Interwar years, Great Depression, rise of fascism
The interwar order from Versailles to 1939: reparations and hyperinflation, the Great Depression, and the rise of fascism in Italy, Germany, Japan and Spain.
A Peace That Manufactured Crisis
The interwar period (1919-1939) opens with the Treaty of Versailles, signed 28 June 1919. Article 231, the "War Guilt Clause," assigned Germany sole responsibility for the war and became the legal foundation for reparations fixed by the London Schedule of Payments (April 1921) at 132 billion gold marks. John Maynard Keynes, in The Economic Consequences of the Peace (1919), predicted that a Carthaginian peace would destabilise Europe.
The new diplomatic architecture rested on the League of Nations, founded under the Covenant (Part I of the Versailles Treaty), which entered force 10 January 1920. The League was crippled from birth: the United States Senate rejected ratification on 19 March 1920, citing Article 10's collective-security obligations, so Woodrow Wilson's own creation excluded its most powerful sponsor.
Hyperinflation and the Search for Stability
When Germany defaulted, France and Belgium occupied the Ruhr in January 1923. The resulting passive resistance and money-printing produced the German hyperinflation of 1923, when the mark collapsed to roughly 4.2 trillion to the dollar by November. The Dawes Plan (1924) restructured payments and channelled American loans into Germany; the Young Plan (1929) reduced the total and set a 1988 horizon.
A brief stabilisation followed.
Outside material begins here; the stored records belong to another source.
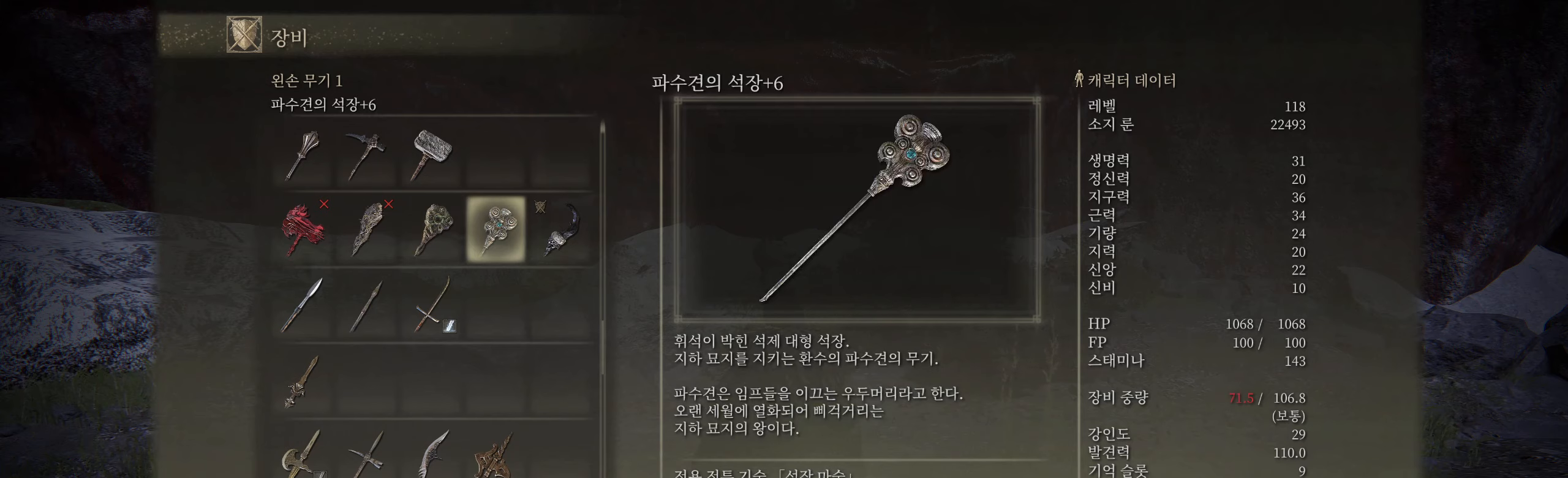
Gameplay with a controller (Xbox layout); each line is a JSON object with the inputs held at the frame after it. "events" lists button and stick changes between this image and that frame as [ms after this image, input, new state], when the widget could be followed in between. Not read: DPAD_DOWN DPAD_LEFT DPAD_RIGHT DPAD_UP HOME L1 L3 R1 R2 R3 other_buttons right_stick.
{"buttons": [], "left_stick": "center", "events": [[133, "A", "down"], [333, "A", "up"]]}
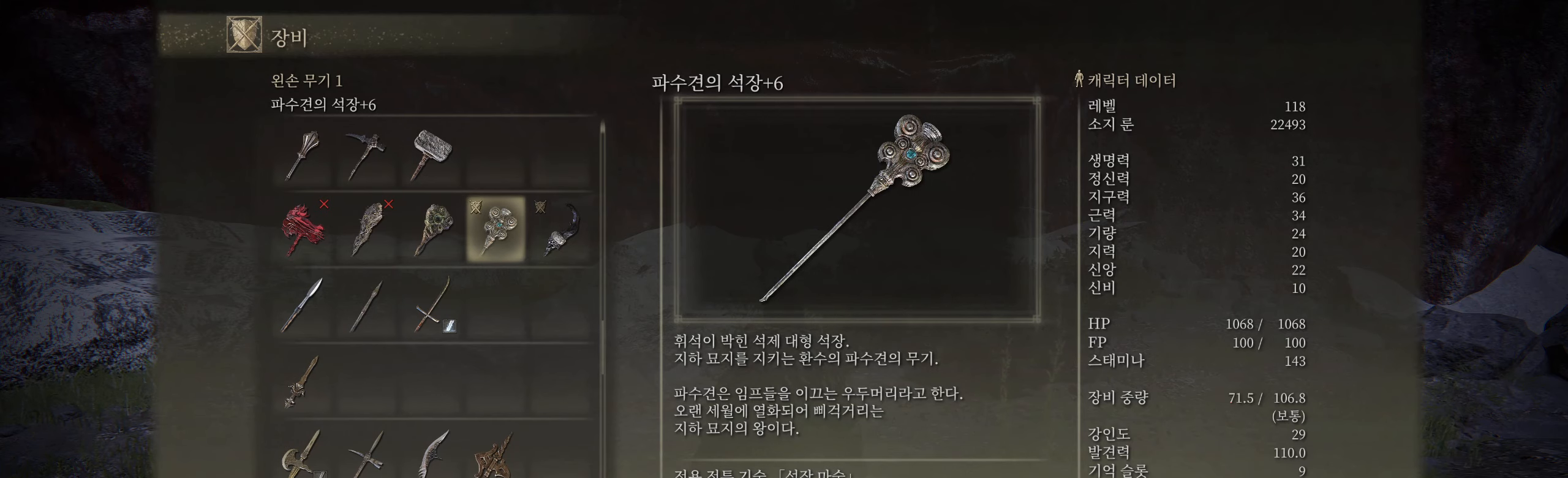
{"buttons": [], "left_stick": "center", "events": []}
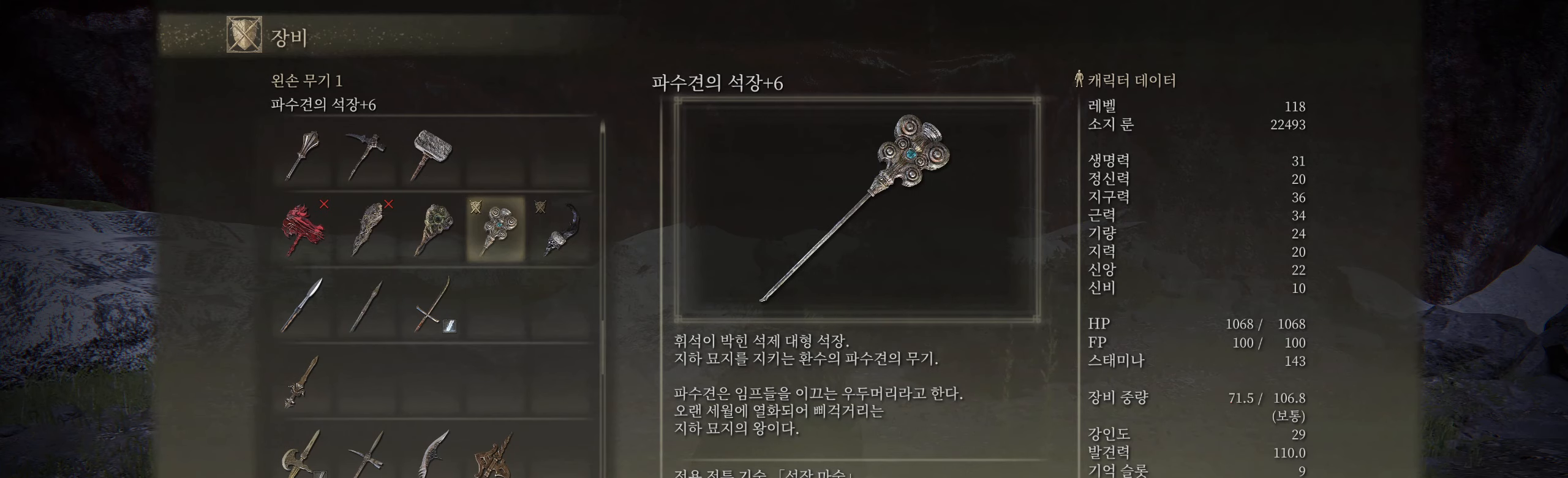
{"buttons": [], "left_stick": "center", "events": []}
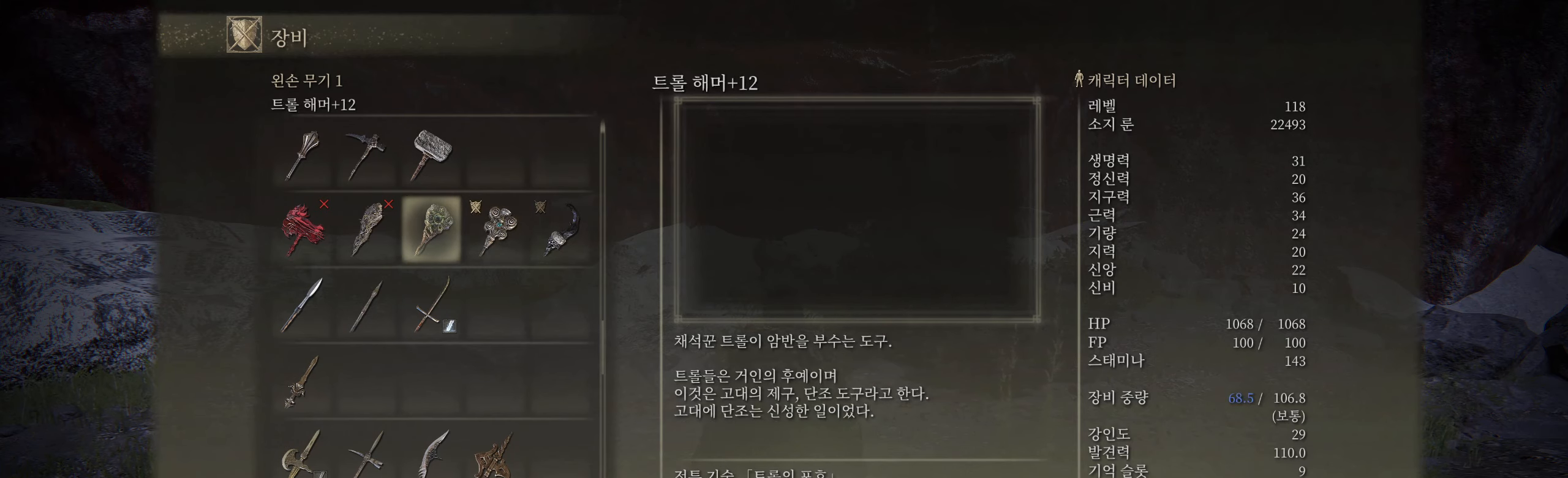
{"buttons": [], "left_stick": "center", "events": []}
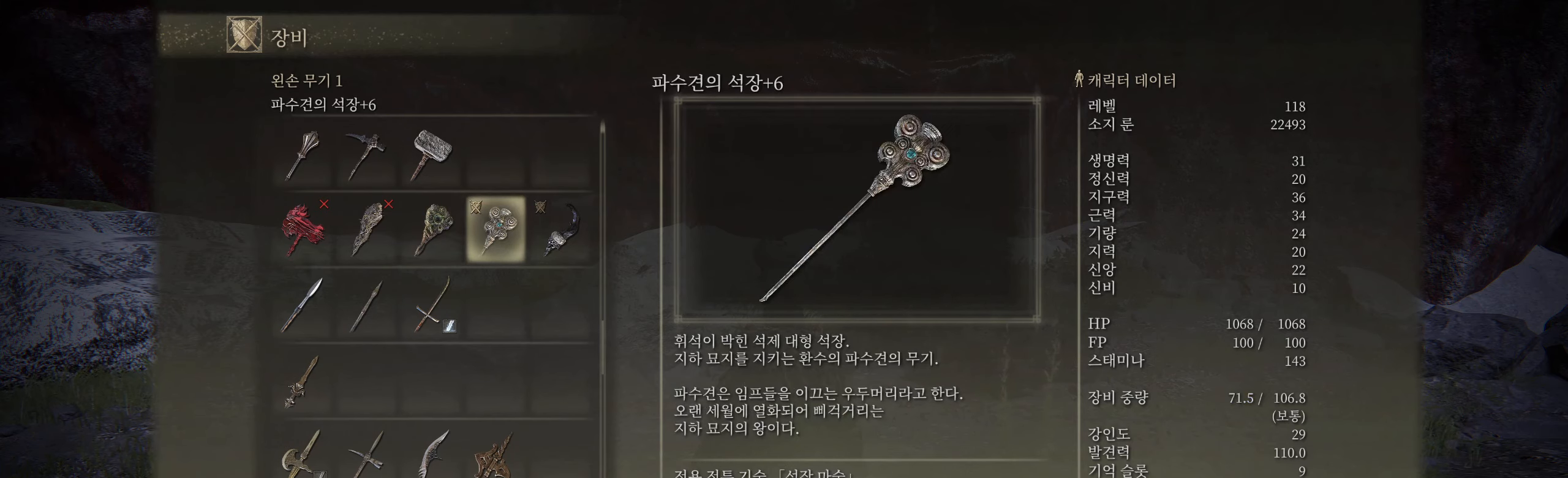
{"buttons": ["B"], "left_stick": "center", "events": [[483, "B", "down"]]}
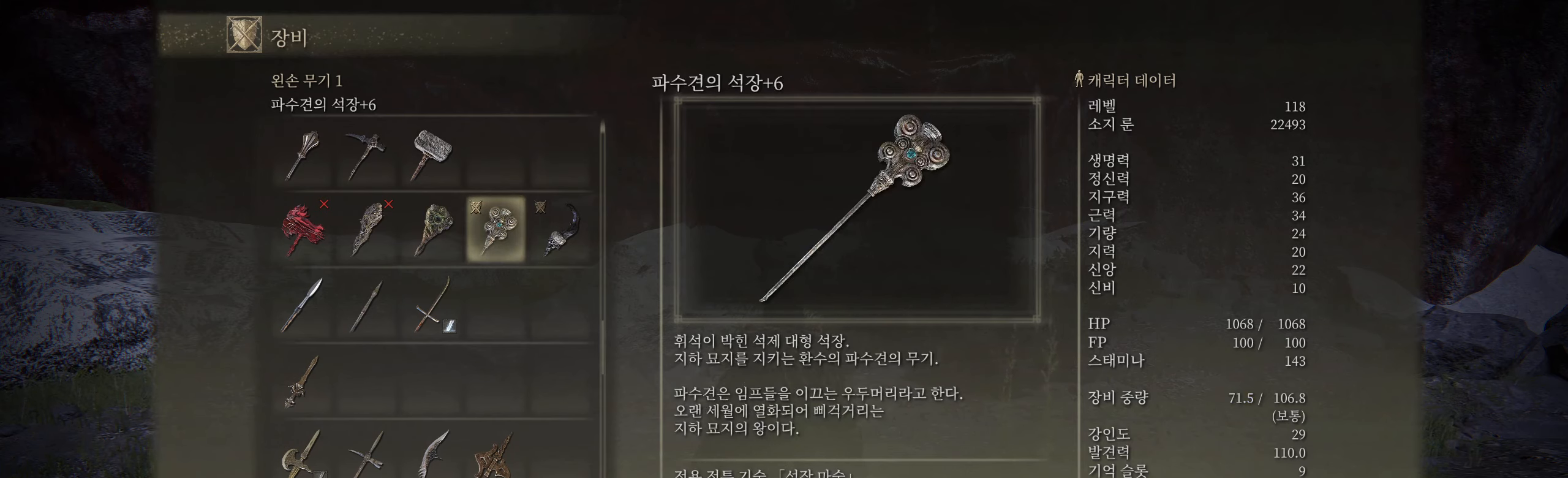
{"buttons": [], "left_stick": "center", "events": [[133, "B", "up"]]}
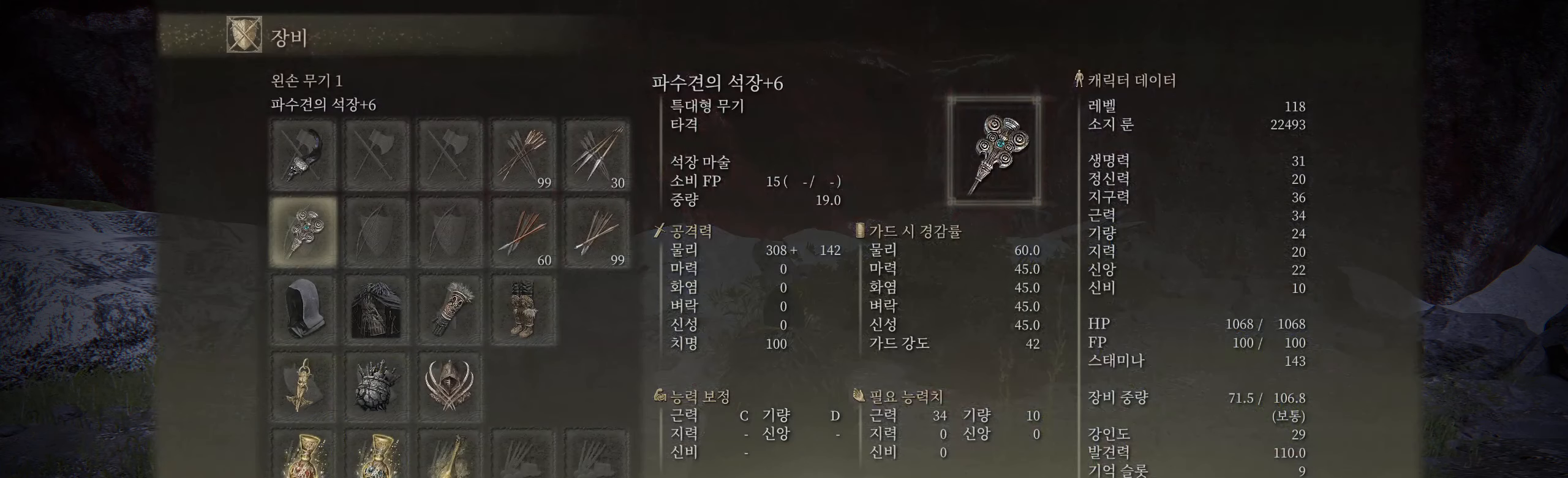
{"buttons": [], "left_stick": "center", "events": [[317, "A", "down"], [433, "A", "up"]]}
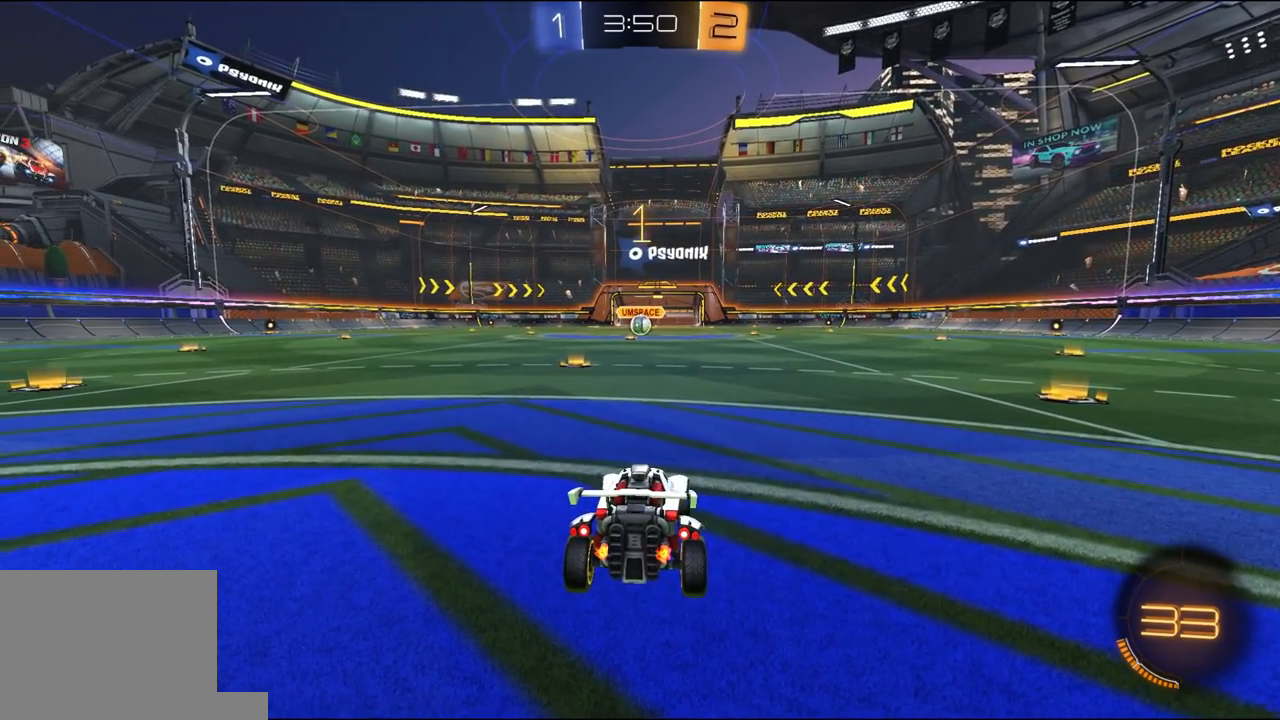
Gameplay with a controller (Xbox layout); each line is a JSON object with the inputs held at the frame after it. "events" lists button and stick changes between this image and that frame as [ms after this image, input, new state], when the widget could be followed in between.
{"buttons": ["R1", "R2"], "left_stick": "left", "right_stick": "center", "events": [[217, "right_stick", "down"], [317, "right_stick", "center"], [383, "left_stick", "left"]]}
The Locarno Treaties (October 1925) guaranteed Germany's western borders and admitted it to the League in 1926. The Kellogg-Briand Pact (27 August 1928) renounced war as an instrument of national policy. This "spirit of Locarno" rested entirely on continued American capital inflows.
The Great Depression
The Wall Street Crash of October 1929 (Black Thursday, 24 October; Black Tuesday, 29 October) severed that flow. American banks recalled short-term loans; world trade contracted by roughly two-thirds between 1929 and 1933. The United States deepened the spiral with the Smoot-Hawley Tariff Act (June 1930), triggering retaliatory protectionism. In Germany, unemployment exceeded six million by early 1932. The Creditanstalt collapse in Austria (May 1931) detonated a European banking crisis and drove Britain off the gold standard in September 1931.
Responses diverged sharply. Franklin D. Roosevelt's New Deal, launched after his March 1933 inauguration, deployed agencies such as the Civilian Conservation Corps and the Works Progress Administration, alongside the Glass-Steagall Act (1933) and the Social Security Act (1935). The gold standard's deflationary logic was abandoned. By contrast, democracies that clung to orthodox austerity left a political vacuum that authoritarian movements rushed to fill. The Depression is the economic hinge of the interwar story: it converted the grievances of Versailles into mass constituencies for dictatorship.